Obtaining up-to-date list of US ZIP Codes with Latitude and Longitude Geocodes?
ZIP codes are a habitually abused geography. It's understandable that people want to use them because they are so visible and well-known but they aren't well suited to any use outside the USPS. ZIP codes aren't associated with polygons, they are associated with carrier routes and the USPS doesn't like to share those. Some ZIP codes are points e.g. a ZIP code may be associated with a post office, a university or a large corporate complex. They are used to deliver mail.
The Census Bureau creates ZIP Code Tabulation Areas (ZCTA) based on their address database. If it's appropriate to your work you could try taking the centroid of the ZCTAs. ZCTA Geography from the 2010 Census is available on the Census Bureau website.
See also: ZIP Code Geography and Mapping
Try this: http://download.geonames.org/export/zip/
It is licensed under a Creative Commons Attribution 3.0 License. They even have zip codes of various other countries around the world.
One thing not mentioned, but very important, is that the Census data is not a complete list of all ZIP Codes (ZCTAs). It is a list of ZCTAs that have a population, so PO Boxes, etc. are not in the data. There are about 42,000 ZIP Codes and about 33,000 ZCTAs.
For a complete file and true accuracy, you'll want to get a commercial product such as what Puddleglum mentioned.

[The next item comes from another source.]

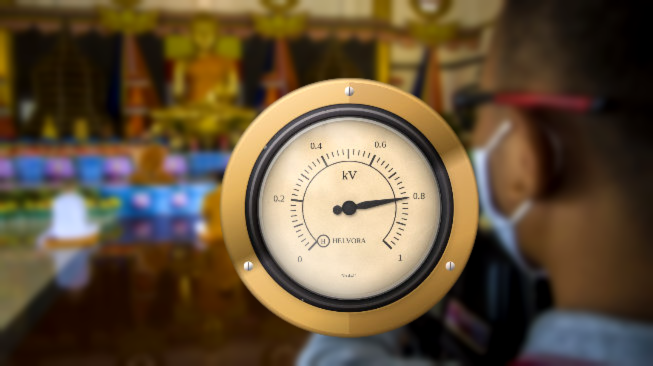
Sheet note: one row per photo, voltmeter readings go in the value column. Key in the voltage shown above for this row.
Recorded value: 0.8 kV
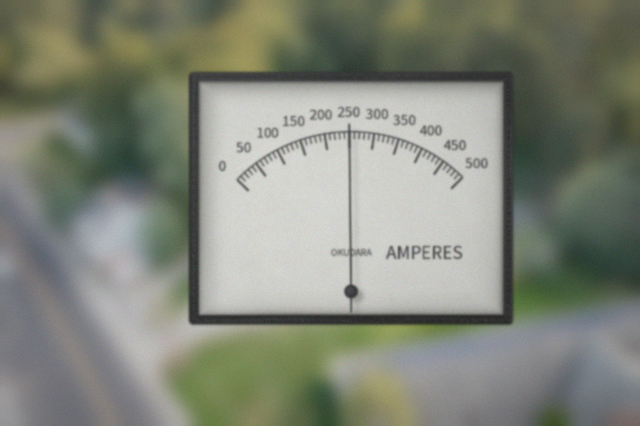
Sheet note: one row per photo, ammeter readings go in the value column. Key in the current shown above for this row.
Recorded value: 250 A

One last thing not mentioned: all coordinates are not created equal! We've seen some very popular databases off by over 20 miles in the congested Northeast! Ask vendors to give you a sample of data in your area (not their standard demo file) and use a free product such as ArcGIS Explorer to verify (you can download a ZIP Code boundaries layer from their web server, ArcGIS Online, for free!)